Segment Start: Data

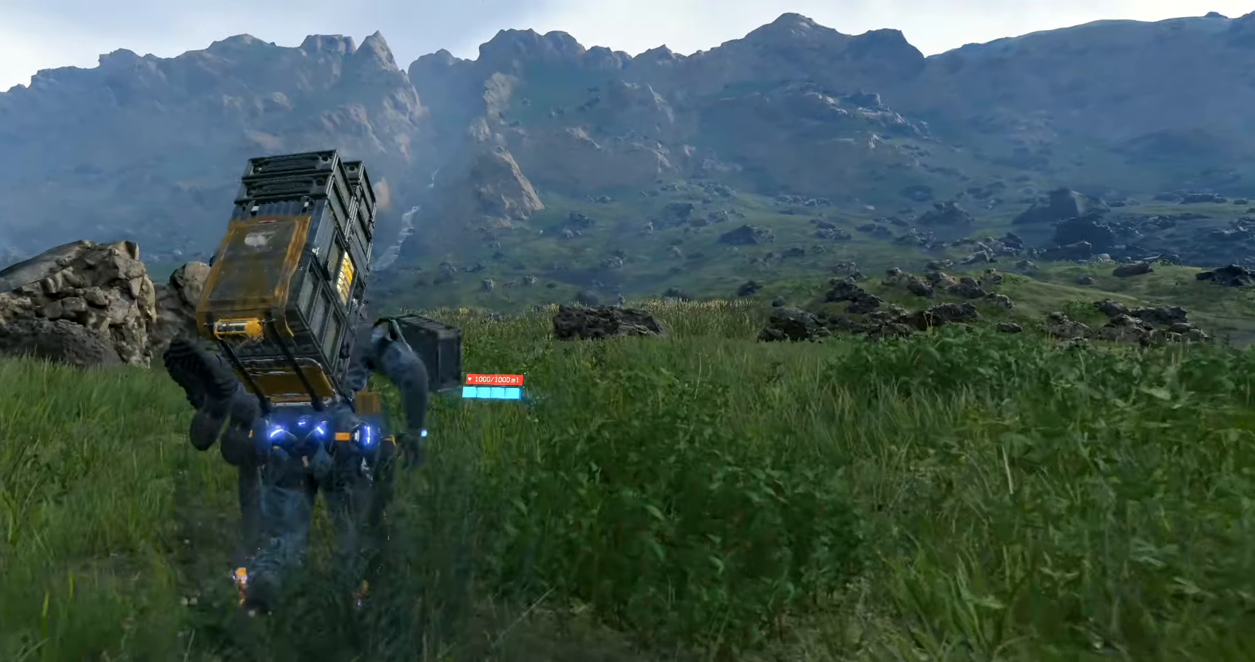
{"buttons": [], "left_stick": "up", "events": []}
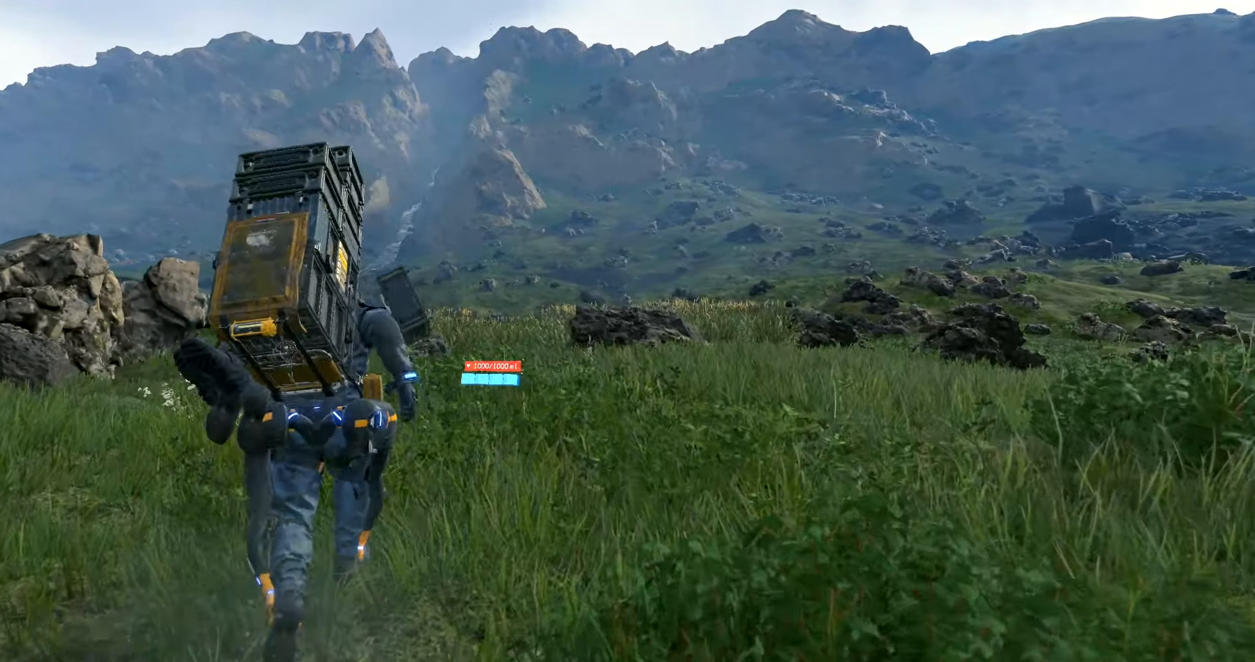
{"buttons": [], "left_stick": "up", "events": []}
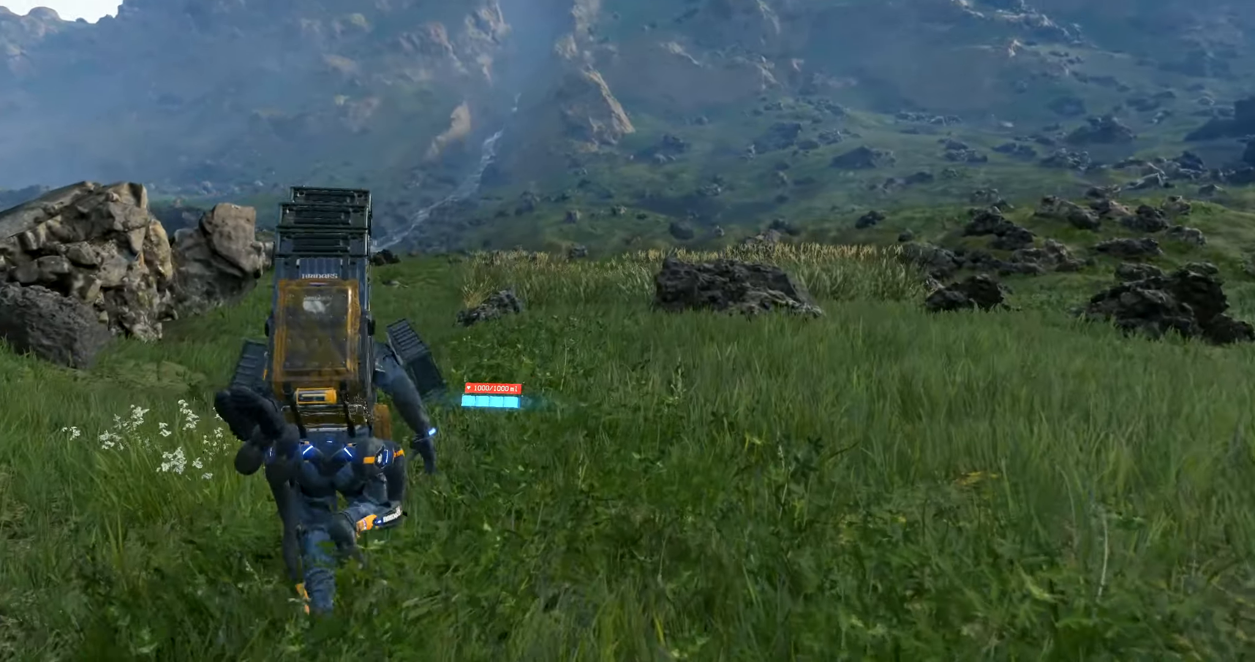
{"buttons": [], "left_stick": "up"}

Segment End: Data

* [The problem] One exact copy of the data, no pictures: write it out line for line.

* [Reply]
{"buttons": [], "left_stick": "up", "events": []}
{"buttons": [], "left_stick": "up", "events": []}
{"buttons": [], "left_stick": "up"}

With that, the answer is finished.